--- Materials provided Enclosed Below ---

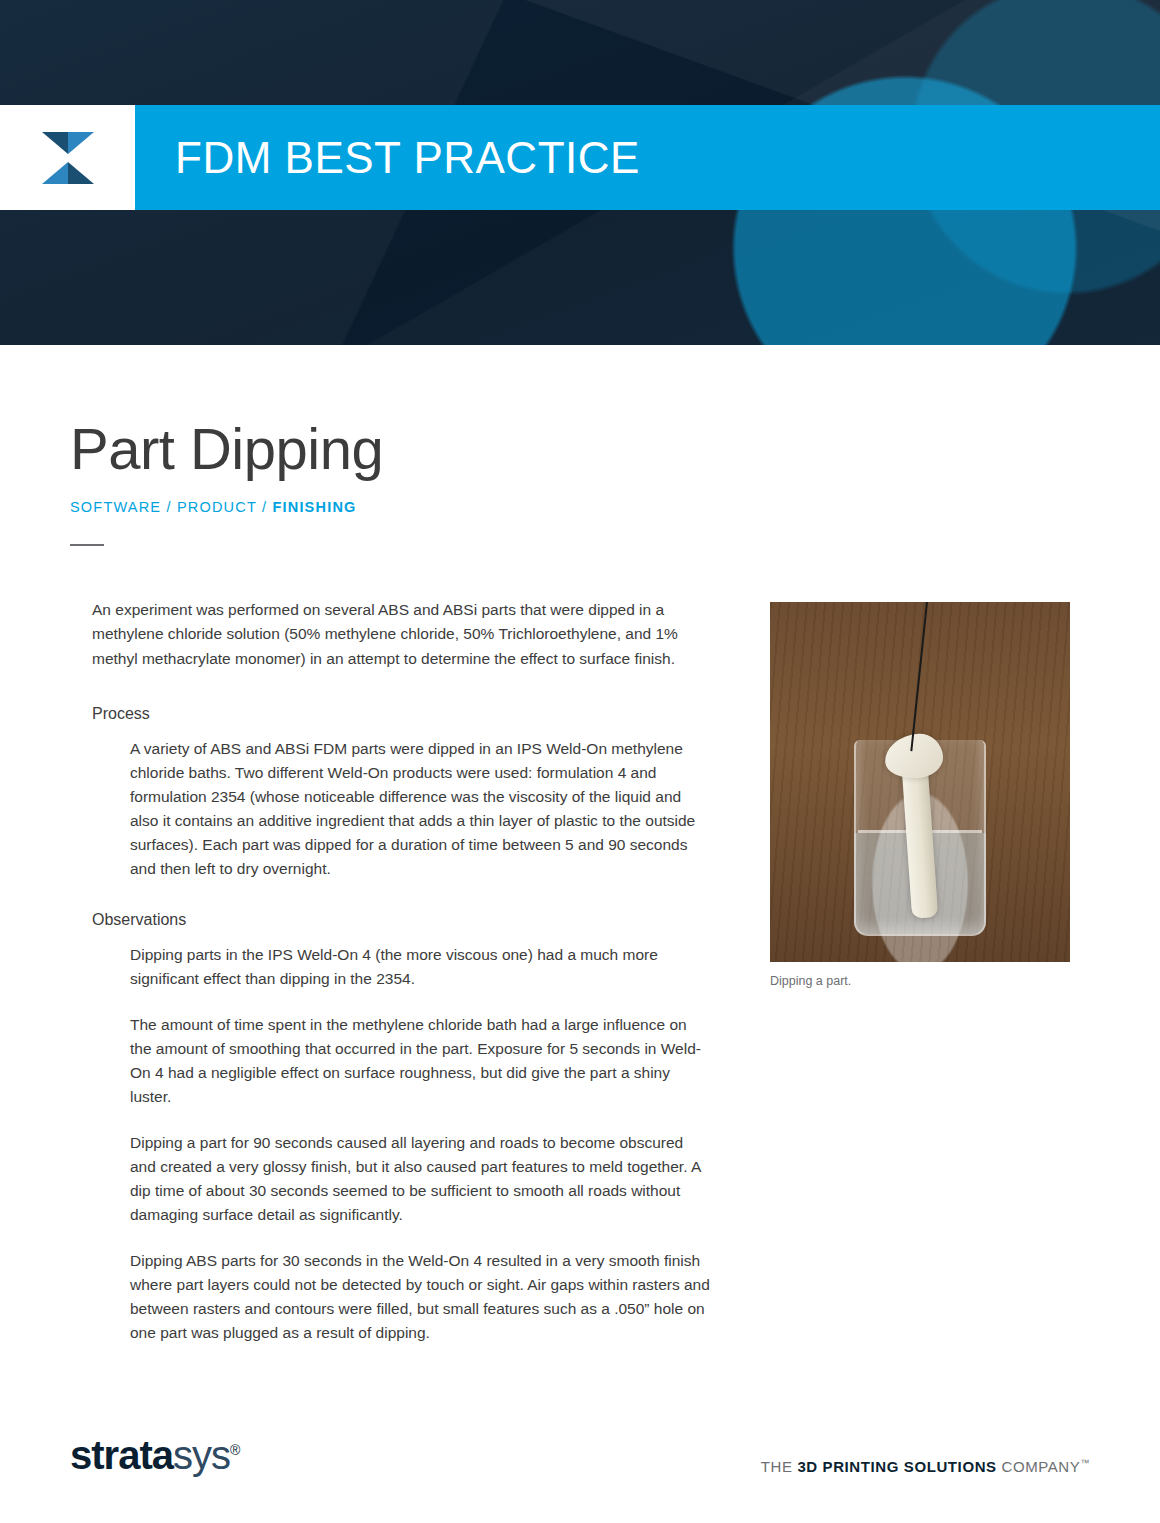FDM BEST PRACTICE
Part Dipping
SOFTWARE / PRODUCT / FINISHING
An experiment was performed on several ABS and ABSi parts that were dipped in a methylene chloride solution (50% methylene chloride, 50% Trichloroethylene, and 1% methyl methacrylate monomer) in an attempt to determine the effect to surface finish.
Process
A variety of ABS and ABSi FDM parts were dipped in an IPS Weld-On methylene chloride baths. Two different Weld-On products were used: formulation 4 and formulation 2354 (whose noticeable difference was the viscosity of the liquid and also it contains an additive ingredient that adds a thin layer of plastic to the outside surfaces). Each part was dipped for a duration of time between 5 and 90 seconds and then left to dry overnight.
Observations
Dipping parts in the IPS Weld-On 4 (the more viscous one) had a much more significant effect than dipping in the 2354.
The amount of time spent in the methylene chloride bath had a large influence on the amount of smoothing that occurred in the part. Exposure for 5 seconds in Weld-On 4 had a negligible effect on surface roughness, but did give the part a shiny luster.
Dipping a part for 90 seconds caused all layering and roads to become obscured and created a very glossy finish, but it also caused part features to meld together. A dip time of about 30 seconds seemed to be sufficient to smooth all roads without damaging surface detail as significantly.
Dipping ABS parts for 30 seconds in the Weld-On 4 resulted in a very smooth finish where part layers could not be detected by touch or sight. Air gaps within rasters and between rasters and contours were filled, but small features such as a .050” hole on one part was plugged as a result of dipping.
Dipping a part.
stratasys®
THE 3D PRINTING SOLUTIONS COMPANY™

--- End of Enclosed Materials provided ---

**Exercise**
Give again, exactly, the lines from the start of the data through the one holding "Dipping parts in"; omit the pictures.

**Response to the task**
FDM BEST PRACTICE
Part Dipping
SOFTWARE / PRODUCT / FINISHING
An experiment was performed on several ABS and ABSi parts that were dipped in a methylene chloride solution (50% methylene chloride, 50% Trichloroethylene, and 1% methyl methacrylate monomer) in an attempt to determine the effect to surface finish.
Process
A variety of ABS and ABSi FDM parts were dipped in an IPS Weld-On methylene chloride baths. Two different Weld-On products were used: formulation 4 and formulation 2354 (whose noticeable difference was the viscosity of the liquid and also it contains an additive ingredient that adds a thin layer of plastic to the outside surfaces). Each part was dipped for a duration of time between 5 and 90 seconds and then left to dry overnight.
Observations
Dipping parts in the IPS Weld-On 4 (the more viscous one) had a much more significant effect than dipping in the 2354.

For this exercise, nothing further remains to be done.